Charts: [stable/fluentd-elasticsearch] liveness probe hangs

Created on 17 Oct 2018 · 5Comments · Source: helm/charts

Is this a request for help?: No

Is this a BUG REPORT or FEATURE REQUEST? (choose one):
BUG REPORT

Version of Helm and Kubernetes:
Kubernetes v1.9.6
Helm v2.9.1

Which chart:
stable/fluentd-elasticsearch

What happened:
The Fluentd pod stopped sending logs to Elasticsearch, and stopped logging itself. It also stopped updating it's file buffer. There is almost no CPU usage reported in Prometheus. This happened shortly after the pod started up. There was already a file buffer left from the previous pod.

What you expected to happen:
I expected the liveness probe to fail and the container to be restarted

How to reproduce it (as minimally and precisely as possible):
Run fluentd with file buffers over 100MB, and delete the pod so a new one starts up.

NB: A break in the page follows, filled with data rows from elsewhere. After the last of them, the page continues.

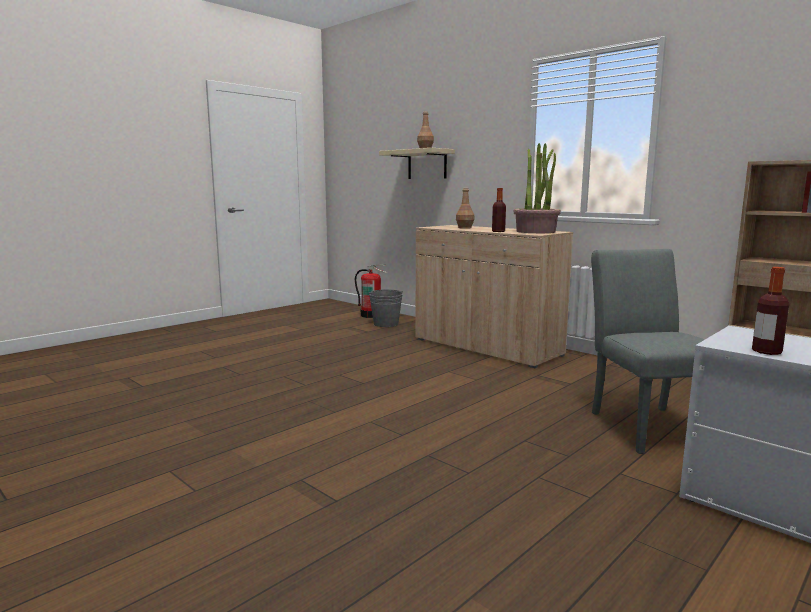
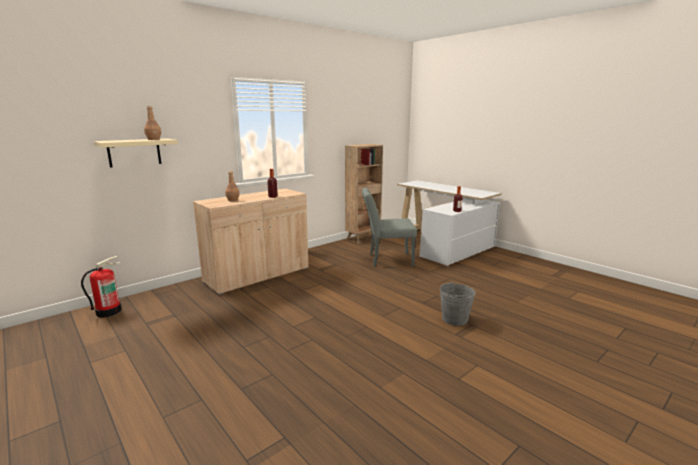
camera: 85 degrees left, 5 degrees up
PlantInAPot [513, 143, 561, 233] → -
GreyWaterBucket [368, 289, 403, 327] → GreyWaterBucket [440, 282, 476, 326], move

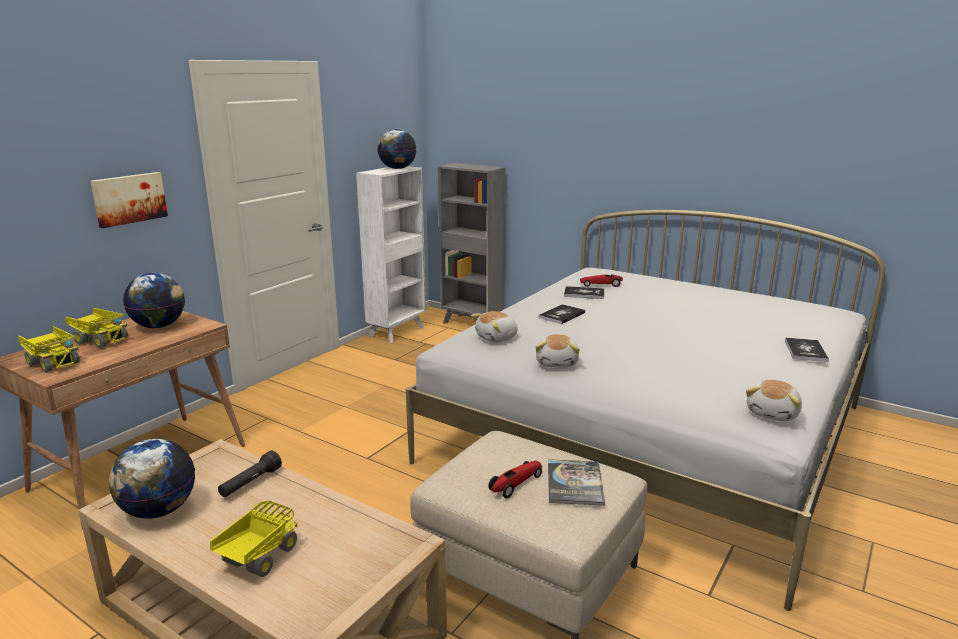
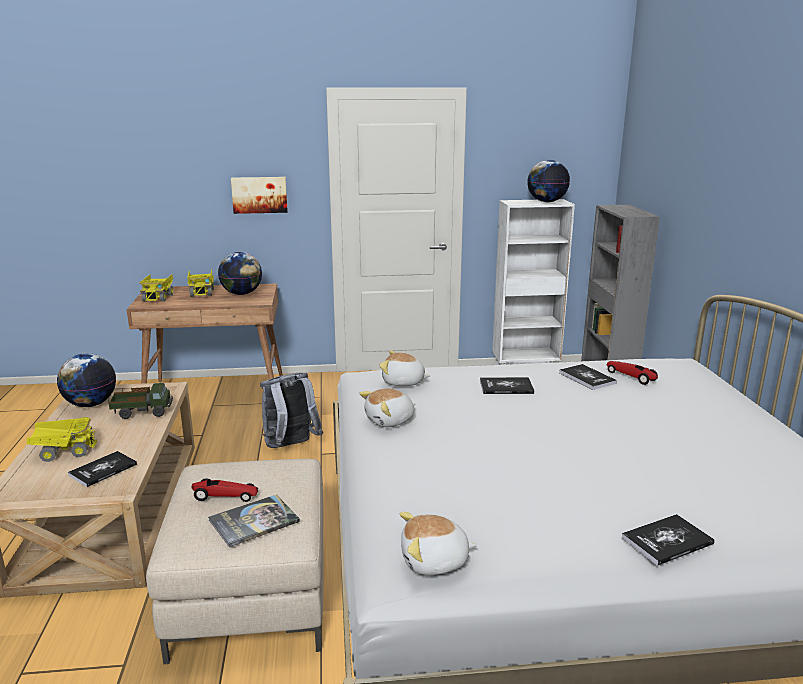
camera: 50 degrees right, 0 degrees up
- → Book [68, 451, 137, 487]
- → GreyKnapsack [260, 372, 323, 448]
BlackColouredHandTorch [218, 450, 282, 497] → ToyLorry [108, 383, 173, 419]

Anything else we need to know:
We found that the liveness probe hangs, or takes very long to complete.

We found this in the kubelet logs: 1fa2fc59b7030b872da3dff852b5947dd0270452d8e3e in container c8bbe9de50f77d111420addce3805d20cb03d6434944ac28f30b71d892cef876 terminated but process still running!

Running a ps shows that there are multiple bash commands still running on the container.

We are running a custom image, based off gcr.io/google-containers/fluentd-elasticsearch:v2.3.1, the only changes are fluent-plugin-kubernetes_metadata_filter 2.1.2, concat and rewrite-tag-filter gems installed.

lifecyclstale

Source

davidmessem

Most helpful comment

Is there any news on this issue? I am still experiencing with a fresh deployment of this chart onto kubernetes v1.12.3

chance-schultz on 15 Mar 2019

👍5

All 5 comments

Seeing the same issue. 7/15 fluentd instances has this problem in our cluster and stopped logging and sending data to elasticsearch. Liveness probe is not triggering restart. When manually restarted they start sending logs again.
Same last log entry for the 7 of them. (And we are having some issues with elasticsearch as well):

$ kubectl get pods -n kube-system |grep fluentd-elasticsearch-fluentd-elasticsearch | awk '{print $1}' | xargs -L 1 kubectl logs -n kube-system --tail=1 | sort
2018-10-24 07:41:41 +0000 [warn]: [elasticsearch] failed to write data into buffer by buffer overflow action=:block
2018-10-24 07:47:59 +0000 [warn]: [elasticsearch] failed to write data into buffer by buffer overflow action=:block
2018-10-24 07:51:59 +0000 [warn]: [elasticsearch] failed to write data into buffer by buffer overflow action=:block
2018-10-24 07:54:07 +0000 [warn]: [elasticsearch] failed to write data into buffer by buffer overflow action=:block
2018-10-24 07:58:30 +0000 [warn]: [elasticsearch] failed to write data into buffer by buffer overflow action=:block
2018-10-24 08:29:58 +0000 [warn]: [elasticsearch] failed to write data into buffer by buffer overflow action=:block
2018-10-24 09:24:20 +0000 [warn]: [elasticsearch] failed to write data into buffer by buffer overflow action=:block
...

wideklev on 25 Oct 2018

This issue has been automatically marked as stale because it has not had recent activity. It will be closed if no further activity occurs. Any further update will cause the issue/pull request to no longer be considered stale. Thank you for your contributions.